┌──

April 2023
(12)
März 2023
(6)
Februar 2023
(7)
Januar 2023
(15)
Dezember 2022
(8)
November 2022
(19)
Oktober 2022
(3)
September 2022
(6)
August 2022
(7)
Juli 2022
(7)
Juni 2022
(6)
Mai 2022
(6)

└──

▸ **Exercise directions**: Copy all of the data above, character for character.

▸ **Response**:
April 2023
(12)
März 2023
(6)
Februar 2023
(7)
Januar 2023
(15)
Dezember 2022
(8)
November 2022
(19)
Oktober 2022
(3)
September 2022
(6)
August 2022
(7)
Juli 2022
(7)
Juni 2022
(6)
Mai 2022
(6)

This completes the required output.